§ **EXTRACT**:
==========

BRIDGET WHELAN writer

for writers and readers….

Dreaming of an elopement and arguing over an address – Brighton’s Regency Housekeeper gives out advice whether it is wanted or not

Mrs Finnegan, the celebrated advice giver and outstanding housekeeper at  The Regency Town House, is asked her opinion on TWO THORNY issues. Read on, dear reader, to discover the answers and learn new secrets at Number 13 (which are, of course, for your eyes only)

Have you ever met anyone who eloped, Mrs Finnegan? Surely it is the most perfectly romantic start to married bliss. Don’t be mean and tell me the bride was miserable the moment the ring went on her finger. That’s the sort of thing Mama says to put me off the idea. I have no one in mind at the moment being thirteen and a half, but I long to be swept off my feet.


Do you have to go to Gretna Green? I’m nervous around horses and I’d rather not do it in a blacksmiths.
Day Dream Believer from DITCHLING

I WAS ONCE employed by a lady who eloped when she was 20. The marriage was happy enough, and few cross words passed between husband and wife, partly because they had two houses and partly because she never listened and he never heard. The TROUBLE STARTED a quarter of a century after the elopement when the husband died.
BECAUSE they eloped there was no dowry
BECAUSE there was no dowry there was no JOINTURE.
If you are old enough to dream about a handsome GALLANT persuading you to climb out of your bedroom window and gallop through the night to Scotland (horses would be involved ) you are old enough to know that a married woman OWNS NOTHING in her own right.

==========

§ **QUESTIONS**:
1. Reproduce everything in the Mrs Finnegan piece from "Have you ever" down to "the husband died.".
2. Render this sentence from the Mrs Finnegan piece in Spanish: "The TROUBLE STARTED a quarter of a century after the elopement when the husband died."
3. Pick up Mrs Finnegan's elopement advice where it stops and carry it on.
The lines after this point are not needed.

==========

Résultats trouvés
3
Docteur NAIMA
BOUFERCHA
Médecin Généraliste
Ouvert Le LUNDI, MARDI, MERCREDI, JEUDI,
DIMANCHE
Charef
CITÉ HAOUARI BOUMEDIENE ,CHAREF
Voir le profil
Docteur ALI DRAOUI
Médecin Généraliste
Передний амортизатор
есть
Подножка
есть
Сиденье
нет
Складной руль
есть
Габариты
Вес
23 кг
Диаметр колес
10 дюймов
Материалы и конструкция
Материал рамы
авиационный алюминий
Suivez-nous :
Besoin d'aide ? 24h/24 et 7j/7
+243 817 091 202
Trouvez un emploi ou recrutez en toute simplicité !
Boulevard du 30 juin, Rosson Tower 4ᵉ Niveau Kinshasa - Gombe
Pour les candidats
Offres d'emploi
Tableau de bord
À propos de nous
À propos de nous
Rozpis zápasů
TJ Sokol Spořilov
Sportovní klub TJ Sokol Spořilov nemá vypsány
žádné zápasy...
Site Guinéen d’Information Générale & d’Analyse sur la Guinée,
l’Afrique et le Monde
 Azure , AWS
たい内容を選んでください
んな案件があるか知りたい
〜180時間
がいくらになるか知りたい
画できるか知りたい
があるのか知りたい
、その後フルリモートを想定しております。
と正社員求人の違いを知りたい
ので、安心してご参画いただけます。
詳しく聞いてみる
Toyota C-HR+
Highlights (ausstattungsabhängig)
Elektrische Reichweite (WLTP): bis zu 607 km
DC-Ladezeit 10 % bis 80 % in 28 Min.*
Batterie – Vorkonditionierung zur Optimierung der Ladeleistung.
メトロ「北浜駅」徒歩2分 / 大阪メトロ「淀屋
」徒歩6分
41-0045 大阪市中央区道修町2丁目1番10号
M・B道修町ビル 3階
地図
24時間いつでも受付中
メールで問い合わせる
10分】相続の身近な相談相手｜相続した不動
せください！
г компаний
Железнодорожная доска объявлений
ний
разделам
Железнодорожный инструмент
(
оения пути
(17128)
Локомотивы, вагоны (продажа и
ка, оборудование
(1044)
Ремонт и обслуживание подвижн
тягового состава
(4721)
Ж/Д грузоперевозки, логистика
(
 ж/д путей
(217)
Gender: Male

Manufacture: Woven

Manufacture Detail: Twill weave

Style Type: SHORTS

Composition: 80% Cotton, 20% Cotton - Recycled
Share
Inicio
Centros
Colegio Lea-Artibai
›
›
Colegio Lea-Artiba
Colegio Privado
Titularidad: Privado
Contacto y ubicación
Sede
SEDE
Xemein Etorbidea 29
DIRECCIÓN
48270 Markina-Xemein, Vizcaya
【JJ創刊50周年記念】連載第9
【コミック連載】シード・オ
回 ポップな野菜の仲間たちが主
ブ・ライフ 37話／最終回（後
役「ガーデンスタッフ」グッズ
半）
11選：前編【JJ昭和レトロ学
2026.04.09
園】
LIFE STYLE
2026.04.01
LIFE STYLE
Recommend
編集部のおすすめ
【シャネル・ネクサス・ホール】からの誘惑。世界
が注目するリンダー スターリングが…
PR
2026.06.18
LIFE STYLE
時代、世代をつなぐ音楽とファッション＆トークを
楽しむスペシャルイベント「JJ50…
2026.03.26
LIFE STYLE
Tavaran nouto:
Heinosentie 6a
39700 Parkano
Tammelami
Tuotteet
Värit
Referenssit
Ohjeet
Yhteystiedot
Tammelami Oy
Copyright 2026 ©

==========

§ **TASK-BY-TASK OUTPUTS**:
1.
Have you ever met anyone who eloped, Mrs Finnegan? Surely it is the most perfectly romantic start to married bliss. Don’t be mean and tell me the bride was miserable the moment the ring went on her finger. That’s the sort of thing Mama says to put me off the idea. I have no one in mind at the moment being thirteen and a half, but I long to be swept off my feet.


Do you have to go to Gretna Green? I’m nervous around horses and I’d rather not do it in a blacksmiths.
Day Dream Believer from DITCHLING

I WAS ONCE employed by a lady who eloped when she was 20. The marriage was happy enough, and few cross words passed between husband and wife, partly because they had two houses and partly because she never listened and he never heard. The TROUBLE STARTED a quarter of a century after the elopement when the husband died.

2. Los problemas empezaron un cuarto de siglo después de la fuga, cuando murió el marido.

3.
Indeed a husband cannot give his wife anything because marriage makes them one (and THAT ONE is the husband) and you cannot legally give yourself money.
A JOINTURE however is a way of the wife getting her dowry back when she she is widowed. It is paid yearly by the heir at the rate of one tenth of the money she brought to the marriage per year. (It is assumed that a widow will OUTLIVE HER HUSBAND by 10 years as that is the right and proper difference in ages – bear that in mind when your turn comes.)
There is a lot more to be considered. Ask MAMA.

In my employer’s case, she went from being a wife of CONSIDERABLE MEANS to a widow with no income. AND NO STAFF. I lost my position which is WHY I am against elopements. (A black-hearted THIRD cousin inherited the estate.) But if you want to marry under the age of 21 without your parents’ permission (and without dowry and WITHOUT PRESENTS) than to Scotland you must go. You do not need a clergyman just two witnesses. Gretna is just over the border and the blacksmith will do the honours. But other ENTERPRISING individuals will provide a similar service. I believe that the Toll keeper on the Scottish side of the Coldstream Bridge will oblige.
Think of the horse ride in the COLD DARK night (no alternative if you’re in a hurry). It will probably rain. Think too of the lovely new dress you won’t have and the friends who won’t be THERE. Consider also the POOR UNFORTUNATE housekeeper you may have to lay off one day through NO FAULT of her own when you fall from riches to penury.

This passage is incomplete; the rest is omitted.